Let's try combining the overfitting reduction measures above.

In [19]:
forest1 = rfwithval(X_train,y_train,X_val,y_val,maxnd=300,maxdp=27)

Training MAE: 2902.9159817351597 | Validation MAE: 34325.8


In [20]:
forest1 = rfwithval(X_train,y_train,X_val,y_val,maxdp=27,ntrees=80)

Training MAE: 0.0 | Validation MAE: 24707.739726027397


In [21]:
forest1 = rfwithval(X_train,y_train,X_val,y_val,maxnd=300,ntrees=80)

Training MAE: 6.8493150684931505 | Validation MAE: 26020.016438356164


None of the reduction measures work well in combination.

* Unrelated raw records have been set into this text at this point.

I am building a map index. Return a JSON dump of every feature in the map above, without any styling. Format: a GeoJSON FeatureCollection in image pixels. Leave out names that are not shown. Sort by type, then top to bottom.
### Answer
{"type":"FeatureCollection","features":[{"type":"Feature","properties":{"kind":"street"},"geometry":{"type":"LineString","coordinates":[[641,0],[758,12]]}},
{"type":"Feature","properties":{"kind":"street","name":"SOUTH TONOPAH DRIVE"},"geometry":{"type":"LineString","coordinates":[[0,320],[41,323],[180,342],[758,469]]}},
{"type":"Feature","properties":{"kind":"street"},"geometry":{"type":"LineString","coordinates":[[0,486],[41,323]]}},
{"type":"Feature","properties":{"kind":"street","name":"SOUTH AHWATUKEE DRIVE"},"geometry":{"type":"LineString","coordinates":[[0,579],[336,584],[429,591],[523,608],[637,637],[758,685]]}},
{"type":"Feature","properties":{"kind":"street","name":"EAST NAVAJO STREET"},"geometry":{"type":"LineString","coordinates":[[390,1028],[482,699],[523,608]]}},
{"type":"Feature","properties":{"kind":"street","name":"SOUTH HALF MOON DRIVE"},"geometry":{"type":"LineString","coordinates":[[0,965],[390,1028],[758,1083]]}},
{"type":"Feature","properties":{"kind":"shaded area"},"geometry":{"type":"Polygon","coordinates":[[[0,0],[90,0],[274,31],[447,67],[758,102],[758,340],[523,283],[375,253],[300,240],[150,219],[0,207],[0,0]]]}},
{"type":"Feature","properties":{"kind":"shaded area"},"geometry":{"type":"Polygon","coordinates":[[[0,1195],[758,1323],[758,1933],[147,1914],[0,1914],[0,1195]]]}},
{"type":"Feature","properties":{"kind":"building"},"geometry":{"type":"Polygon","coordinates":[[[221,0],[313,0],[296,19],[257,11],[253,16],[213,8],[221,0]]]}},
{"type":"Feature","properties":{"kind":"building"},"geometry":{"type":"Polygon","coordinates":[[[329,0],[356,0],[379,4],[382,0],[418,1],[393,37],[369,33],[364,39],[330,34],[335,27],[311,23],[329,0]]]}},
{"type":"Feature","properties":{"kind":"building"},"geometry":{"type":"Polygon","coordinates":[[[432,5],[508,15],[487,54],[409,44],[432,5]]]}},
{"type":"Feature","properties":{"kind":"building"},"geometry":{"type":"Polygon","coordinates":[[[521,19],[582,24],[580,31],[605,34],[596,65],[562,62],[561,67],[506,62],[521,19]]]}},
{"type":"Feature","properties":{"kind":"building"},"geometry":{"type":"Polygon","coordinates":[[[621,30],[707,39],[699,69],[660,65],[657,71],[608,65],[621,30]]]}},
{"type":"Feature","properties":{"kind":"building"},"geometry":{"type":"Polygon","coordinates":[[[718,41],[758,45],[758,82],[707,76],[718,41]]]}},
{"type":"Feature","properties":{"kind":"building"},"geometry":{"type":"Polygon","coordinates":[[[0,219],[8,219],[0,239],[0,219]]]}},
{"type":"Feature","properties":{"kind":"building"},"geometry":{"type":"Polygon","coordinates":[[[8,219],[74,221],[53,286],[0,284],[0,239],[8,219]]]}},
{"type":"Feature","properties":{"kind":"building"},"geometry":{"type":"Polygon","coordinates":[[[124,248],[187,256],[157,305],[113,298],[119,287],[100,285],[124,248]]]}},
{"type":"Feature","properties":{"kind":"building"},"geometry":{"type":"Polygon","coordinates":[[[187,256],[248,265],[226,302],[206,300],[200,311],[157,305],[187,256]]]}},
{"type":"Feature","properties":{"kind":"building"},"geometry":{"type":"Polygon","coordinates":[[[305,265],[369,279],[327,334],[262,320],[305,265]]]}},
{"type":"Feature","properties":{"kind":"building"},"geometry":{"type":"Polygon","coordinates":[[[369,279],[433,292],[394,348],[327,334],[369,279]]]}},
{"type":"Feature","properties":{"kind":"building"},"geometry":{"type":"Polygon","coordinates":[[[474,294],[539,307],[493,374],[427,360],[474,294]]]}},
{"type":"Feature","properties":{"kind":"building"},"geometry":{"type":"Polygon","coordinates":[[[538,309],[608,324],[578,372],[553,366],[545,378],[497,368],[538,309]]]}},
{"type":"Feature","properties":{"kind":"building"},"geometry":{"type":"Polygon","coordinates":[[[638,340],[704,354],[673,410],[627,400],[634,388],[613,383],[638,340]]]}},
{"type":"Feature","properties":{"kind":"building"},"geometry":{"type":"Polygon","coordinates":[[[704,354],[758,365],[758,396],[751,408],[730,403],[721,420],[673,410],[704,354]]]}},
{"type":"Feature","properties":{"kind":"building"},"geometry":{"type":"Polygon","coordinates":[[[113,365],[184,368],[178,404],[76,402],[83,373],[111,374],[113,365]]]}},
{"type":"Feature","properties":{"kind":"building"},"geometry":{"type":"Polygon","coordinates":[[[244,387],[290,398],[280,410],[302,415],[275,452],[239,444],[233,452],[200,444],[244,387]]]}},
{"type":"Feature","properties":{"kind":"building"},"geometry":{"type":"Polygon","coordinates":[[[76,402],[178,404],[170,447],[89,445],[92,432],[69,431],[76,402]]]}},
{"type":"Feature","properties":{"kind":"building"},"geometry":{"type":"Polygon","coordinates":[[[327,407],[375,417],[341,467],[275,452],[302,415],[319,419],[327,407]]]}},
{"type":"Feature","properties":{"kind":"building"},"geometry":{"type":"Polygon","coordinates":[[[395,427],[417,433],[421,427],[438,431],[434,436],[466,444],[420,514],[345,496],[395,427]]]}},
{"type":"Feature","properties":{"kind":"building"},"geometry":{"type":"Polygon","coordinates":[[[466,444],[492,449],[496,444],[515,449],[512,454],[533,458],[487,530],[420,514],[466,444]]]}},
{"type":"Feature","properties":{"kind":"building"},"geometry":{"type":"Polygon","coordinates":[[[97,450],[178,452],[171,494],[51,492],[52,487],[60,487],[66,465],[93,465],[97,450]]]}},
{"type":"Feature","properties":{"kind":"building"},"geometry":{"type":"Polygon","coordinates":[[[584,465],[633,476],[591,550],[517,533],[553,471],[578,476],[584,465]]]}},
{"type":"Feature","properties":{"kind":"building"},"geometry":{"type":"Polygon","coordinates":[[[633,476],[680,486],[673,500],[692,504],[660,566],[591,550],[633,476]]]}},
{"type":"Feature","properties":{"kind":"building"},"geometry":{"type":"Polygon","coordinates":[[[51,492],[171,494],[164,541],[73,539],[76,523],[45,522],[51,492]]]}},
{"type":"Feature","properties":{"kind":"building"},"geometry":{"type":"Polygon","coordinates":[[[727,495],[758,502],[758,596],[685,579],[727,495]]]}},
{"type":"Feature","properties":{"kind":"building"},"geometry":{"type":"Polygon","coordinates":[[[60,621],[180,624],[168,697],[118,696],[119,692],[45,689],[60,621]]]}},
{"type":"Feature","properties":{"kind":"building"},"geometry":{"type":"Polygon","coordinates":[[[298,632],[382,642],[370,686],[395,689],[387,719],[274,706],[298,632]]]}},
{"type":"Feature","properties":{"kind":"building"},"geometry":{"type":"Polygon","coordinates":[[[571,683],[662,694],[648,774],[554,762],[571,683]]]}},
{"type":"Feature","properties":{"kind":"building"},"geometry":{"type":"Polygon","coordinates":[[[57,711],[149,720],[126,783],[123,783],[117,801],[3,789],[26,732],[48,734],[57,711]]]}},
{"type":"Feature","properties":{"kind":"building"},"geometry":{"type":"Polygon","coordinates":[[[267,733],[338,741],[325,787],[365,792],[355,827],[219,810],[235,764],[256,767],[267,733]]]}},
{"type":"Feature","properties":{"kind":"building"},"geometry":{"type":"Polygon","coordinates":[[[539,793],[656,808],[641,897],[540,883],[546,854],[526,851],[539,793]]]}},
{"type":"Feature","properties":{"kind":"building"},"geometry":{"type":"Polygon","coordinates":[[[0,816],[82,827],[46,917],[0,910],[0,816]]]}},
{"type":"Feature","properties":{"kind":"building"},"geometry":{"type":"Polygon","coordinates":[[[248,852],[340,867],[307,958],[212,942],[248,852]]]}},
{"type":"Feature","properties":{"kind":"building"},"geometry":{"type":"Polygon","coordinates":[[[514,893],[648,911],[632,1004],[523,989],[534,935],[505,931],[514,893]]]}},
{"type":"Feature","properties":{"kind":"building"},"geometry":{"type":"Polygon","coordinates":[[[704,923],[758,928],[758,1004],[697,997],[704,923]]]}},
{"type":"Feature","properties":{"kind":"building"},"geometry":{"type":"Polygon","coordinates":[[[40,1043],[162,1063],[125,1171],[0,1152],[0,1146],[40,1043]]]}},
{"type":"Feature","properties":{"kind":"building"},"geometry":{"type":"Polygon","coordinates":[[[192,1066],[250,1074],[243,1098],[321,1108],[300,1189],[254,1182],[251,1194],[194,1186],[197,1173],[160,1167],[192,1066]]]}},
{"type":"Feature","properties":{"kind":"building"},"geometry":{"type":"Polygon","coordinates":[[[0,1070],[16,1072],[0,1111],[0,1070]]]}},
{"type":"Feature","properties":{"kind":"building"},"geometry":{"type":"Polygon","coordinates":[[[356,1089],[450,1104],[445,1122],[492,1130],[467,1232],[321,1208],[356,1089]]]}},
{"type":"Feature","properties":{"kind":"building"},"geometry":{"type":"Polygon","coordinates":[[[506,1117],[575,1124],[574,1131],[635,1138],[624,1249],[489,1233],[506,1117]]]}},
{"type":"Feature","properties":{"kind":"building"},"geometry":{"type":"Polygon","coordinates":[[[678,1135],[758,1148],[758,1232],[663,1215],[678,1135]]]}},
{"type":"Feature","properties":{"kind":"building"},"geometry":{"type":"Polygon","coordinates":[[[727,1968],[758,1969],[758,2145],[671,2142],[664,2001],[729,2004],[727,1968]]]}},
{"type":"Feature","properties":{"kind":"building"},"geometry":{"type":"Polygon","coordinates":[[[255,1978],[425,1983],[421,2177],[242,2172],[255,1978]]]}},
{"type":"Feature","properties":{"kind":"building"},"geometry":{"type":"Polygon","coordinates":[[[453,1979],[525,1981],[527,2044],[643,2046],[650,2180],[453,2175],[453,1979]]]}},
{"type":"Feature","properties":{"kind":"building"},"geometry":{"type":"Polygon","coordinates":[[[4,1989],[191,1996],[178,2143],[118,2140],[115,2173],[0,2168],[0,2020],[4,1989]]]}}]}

So we'll go with capping the max depth at 27.

In [24]:
forest = RandomForestClassifier(max_depth=27)
X_test = pd.get_dummies(test.drop(columns='Id'))
X, X_test = X.align(X_test,join='outer',axis=1,fill_value=0)
forest.fit(X,y)
test_preds = forest.predict(X_test)
output = pd.DataFrame({'Id':test.Id, 'SalePrice':test_preds})
output.to_csv('submission.csv',index=False)

# Conclusion

There's still quite a lot to learn, but this was a good start at getting familiar with the available tools of pandas and sklearn, as well as the Jupyter notebook interface and Kaggle competitions. More to come.